If you get 10 times 60 Hz then it'll be 60 fps displayed. If instead over that time period the measured fps are (8*60+2*30)/10 then the displayed FPS will be 54 fps, at least for that particular one tenth of a second, despite vsync being enabled.

OK, thanks guys. I think I'm probably going to give up on vsyncing, and just set targetFrameRate to 60.
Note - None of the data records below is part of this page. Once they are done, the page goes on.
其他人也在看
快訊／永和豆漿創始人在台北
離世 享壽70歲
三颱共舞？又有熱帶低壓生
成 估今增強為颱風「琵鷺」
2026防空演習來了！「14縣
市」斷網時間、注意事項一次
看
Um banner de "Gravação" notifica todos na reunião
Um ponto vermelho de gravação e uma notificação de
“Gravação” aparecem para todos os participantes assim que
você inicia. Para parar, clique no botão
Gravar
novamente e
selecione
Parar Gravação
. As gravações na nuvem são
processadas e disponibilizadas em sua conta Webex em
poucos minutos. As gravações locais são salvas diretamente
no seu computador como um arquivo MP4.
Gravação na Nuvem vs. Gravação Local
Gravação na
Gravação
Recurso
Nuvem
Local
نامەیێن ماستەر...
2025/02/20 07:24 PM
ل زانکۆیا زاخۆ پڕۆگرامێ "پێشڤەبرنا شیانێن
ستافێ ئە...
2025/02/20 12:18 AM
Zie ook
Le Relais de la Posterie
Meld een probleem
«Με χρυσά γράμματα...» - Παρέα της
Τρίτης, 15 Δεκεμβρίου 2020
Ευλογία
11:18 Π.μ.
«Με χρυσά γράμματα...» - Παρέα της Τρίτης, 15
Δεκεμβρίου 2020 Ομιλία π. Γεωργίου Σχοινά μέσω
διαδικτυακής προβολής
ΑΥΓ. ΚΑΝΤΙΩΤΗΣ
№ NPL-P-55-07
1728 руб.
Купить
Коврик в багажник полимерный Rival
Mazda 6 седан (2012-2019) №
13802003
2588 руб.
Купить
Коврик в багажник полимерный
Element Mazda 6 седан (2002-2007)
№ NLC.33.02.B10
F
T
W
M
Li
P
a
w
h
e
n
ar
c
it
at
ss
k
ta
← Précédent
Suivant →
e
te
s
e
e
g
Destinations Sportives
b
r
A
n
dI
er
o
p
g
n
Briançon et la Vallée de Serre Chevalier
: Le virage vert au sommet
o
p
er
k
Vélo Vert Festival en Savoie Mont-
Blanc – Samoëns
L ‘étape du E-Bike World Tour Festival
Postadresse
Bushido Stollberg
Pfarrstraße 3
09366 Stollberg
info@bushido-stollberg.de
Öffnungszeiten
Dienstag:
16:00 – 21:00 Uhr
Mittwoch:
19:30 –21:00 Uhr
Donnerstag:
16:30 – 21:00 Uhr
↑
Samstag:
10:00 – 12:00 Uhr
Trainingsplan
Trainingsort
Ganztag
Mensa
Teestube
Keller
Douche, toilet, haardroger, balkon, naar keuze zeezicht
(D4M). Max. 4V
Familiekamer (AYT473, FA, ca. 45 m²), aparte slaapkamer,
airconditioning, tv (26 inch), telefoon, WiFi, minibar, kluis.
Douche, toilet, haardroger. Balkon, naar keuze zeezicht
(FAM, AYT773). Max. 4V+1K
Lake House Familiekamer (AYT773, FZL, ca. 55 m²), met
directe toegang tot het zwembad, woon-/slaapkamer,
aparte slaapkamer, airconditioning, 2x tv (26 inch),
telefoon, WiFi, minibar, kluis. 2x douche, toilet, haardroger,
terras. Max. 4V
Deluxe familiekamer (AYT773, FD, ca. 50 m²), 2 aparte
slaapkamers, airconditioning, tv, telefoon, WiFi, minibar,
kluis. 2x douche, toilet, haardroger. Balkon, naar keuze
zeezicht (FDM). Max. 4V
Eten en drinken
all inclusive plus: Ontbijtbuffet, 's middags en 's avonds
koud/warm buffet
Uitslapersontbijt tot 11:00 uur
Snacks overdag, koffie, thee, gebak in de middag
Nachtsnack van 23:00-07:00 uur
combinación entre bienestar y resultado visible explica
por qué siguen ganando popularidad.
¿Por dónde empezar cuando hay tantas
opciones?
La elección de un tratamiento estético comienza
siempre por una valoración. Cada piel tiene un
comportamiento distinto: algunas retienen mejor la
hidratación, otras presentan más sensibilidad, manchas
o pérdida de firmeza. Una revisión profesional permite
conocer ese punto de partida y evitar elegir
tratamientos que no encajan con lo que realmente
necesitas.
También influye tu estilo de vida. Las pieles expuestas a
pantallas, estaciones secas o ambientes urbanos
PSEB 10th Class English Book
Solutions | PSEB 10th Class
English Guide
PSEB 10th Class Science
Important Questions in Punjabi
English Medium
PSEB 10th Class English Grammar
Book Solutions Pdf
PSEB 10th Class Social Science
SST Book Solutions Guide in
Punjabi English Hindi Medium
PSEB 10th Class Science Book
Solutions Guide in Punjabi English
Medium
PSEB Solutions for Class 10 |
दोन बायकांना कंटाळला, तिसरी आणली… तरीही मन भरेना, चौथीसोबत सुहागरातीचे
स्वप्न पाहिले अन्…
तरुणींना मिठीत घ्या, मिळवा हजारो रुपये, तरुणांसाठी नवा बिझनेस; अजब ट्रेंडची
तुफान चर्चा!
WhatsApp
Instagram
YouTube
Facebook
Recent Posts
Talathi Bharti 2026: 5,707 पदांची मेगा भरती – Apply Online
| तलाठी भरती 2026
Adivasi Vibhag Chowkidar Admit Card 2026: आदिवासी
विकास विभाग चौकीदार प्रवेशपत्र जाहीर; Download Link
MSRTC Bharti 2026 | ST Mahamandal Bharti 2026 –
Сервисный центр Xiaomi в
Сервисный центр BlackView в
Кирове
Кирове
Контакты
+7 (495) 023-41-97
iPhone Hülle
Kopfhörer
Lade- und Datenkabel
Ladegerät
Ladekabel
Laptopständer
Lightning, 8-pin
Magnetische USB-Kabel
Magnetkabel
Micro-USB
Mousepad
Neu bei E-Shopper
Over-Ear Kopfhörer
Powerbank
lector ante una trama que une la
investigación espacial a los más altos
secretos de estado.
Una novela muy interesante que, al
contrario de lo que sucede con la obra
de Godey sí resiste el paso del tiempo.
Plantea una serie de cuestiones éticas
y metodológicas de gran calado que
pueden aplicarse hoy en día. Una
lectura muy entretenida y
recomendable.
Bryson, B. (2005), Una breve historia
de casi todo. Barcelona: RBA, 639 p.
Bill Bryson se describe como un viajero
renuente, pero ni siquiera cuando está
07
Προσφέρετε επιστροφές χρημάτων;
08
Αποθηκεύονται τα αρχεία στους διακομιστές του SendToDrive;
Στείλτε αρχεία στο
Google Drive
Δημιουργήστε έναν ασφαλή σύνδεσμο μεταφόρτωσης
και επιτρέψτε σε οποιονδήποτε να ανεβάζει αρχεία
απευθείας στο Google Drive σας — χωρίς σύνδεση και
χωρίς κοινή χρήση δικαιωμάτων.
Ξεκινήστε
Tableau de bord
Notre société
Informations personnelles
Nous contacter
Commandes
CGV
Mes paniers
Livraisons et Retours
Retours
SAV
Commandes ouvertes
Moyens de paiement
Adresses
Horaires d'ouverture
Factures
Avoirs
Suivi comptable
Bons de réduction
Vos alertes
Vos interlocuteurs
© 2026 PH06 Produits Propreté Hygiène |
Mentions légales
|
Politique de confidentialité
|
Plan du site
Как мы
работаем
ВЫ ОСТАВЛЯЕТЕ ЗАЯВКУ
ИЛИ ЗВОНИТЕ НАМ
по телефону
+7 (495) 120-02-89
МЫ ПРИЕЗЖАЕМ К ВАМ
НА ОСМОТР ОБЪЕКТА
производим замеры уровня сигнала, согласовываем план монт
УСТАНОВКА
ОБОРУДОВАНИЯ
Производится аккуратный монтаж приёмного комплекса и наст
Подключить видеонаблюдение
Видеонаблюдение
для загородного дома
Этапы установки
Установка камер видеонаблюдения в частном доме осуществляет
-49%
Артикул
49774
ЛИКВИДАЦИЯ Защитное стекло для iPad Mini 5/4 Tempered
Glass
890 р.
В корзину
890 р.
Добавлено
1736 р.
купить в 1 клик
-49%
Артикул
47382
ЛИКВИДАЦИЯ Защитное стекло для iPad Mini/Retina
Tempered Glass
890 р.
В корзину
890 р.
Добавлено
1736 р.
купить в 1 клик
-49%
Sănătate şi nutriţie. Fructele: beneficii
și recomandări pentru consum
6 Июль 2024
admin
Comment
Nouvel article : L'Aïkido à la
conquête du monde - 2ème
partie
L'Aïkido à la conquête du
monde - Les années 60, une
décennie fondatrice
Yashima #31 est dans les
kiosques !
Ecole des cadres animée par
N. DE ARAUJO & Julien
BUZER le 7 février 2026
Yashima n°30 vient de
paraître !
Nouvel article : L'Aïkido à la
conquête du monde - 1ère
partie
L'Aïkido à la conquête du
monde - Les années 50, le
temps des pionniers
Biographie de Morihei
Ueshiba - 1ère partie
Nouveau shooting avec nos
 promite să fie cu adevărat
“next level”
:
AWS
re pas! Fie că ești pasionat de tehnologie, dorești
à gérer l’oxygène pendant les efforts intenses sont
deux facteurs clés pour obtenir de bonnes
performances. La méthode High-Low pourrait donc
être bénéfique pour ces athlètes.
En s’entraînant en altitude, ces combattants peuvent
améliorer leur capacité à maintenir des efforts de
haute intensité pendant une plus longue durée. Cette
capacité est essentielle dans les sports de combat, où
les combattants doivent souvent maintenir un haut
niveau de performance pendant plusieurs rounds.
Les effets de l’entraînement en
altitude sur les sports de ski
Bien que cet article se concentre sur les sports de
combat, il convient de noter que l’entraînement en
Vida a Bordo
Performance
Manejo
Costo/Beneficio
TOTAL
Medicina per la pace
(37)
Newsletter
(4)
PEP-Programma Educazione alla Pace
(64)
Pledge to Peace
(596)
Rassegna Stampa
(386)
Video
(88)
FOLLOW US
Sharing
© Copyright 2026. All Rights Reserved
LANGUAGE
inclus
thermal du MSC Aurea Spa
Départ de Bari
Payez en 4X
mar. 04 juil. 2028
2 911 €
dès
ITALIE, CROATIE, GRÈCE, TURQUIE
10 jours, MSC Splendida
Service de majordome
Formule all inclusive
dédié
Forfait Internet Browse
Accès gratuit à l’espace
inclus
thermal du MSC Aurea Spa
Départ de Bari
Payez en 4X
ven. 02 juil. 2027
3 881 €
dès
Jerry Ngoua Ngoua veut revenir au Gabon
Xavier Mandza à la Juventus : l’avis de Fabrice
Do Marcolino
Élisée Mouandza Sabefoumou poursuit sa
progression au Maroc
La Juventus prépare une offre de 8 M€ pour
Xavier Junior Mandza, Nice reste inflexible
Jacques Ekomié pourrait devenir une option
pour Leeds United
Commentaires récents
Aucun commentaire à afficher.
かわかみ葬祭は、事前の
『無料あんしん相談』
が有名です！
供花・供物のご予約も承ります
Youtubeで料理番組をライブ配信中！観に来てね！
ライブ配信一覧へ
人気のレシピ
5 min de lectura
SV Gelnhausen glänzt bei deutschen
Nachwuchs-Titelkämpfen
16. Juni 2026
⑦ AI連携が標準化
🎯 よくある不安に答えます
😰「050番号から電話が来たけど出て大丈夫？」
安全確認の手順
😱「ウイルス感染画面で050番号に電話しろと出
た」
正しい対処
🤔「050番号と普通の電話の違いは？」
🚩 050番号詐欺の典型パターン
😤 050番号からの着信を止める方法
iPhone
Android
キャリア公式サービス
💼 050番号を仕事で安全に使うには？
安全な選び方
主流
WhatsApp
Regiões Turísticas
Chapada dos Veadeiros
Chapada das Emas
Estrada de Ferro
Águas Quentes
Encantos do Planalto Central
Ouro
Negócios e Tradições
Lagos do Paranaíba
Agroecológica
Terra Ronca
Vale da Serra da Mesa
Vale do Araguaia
Since you wondered: this is for Mini Micro, which is a programming environment aimed in part at beginners. I don't want them to have to deal with a variable frame rate; I want them to be able to write update loops that look like player.x += 2 and have it work very close to exactly the same on anybody's machine.

Mini Micro already includes some action games (Platform Demo, Flappy Bat, Mochi Bounce, etc.), and we've also made some additional animation programs specifically to try to cause visible tearing. So we're going to see how much a fixed 60fps update loop causes a problem in practice. But if it's acceptable, then we'll go with it, because trying to use vsync and still get close to 60 fps just looks too risky.

targetFrameRate is a suggestion at best too. There are several scenarios where it will get ignored.

Why don't you implement some kind of interpolation mechanism instead, rather than passing the value directly into the engine/transform component? That's how Rigidbodies are able to work on any kind of frame rate despite the fact that they update at fixed time step.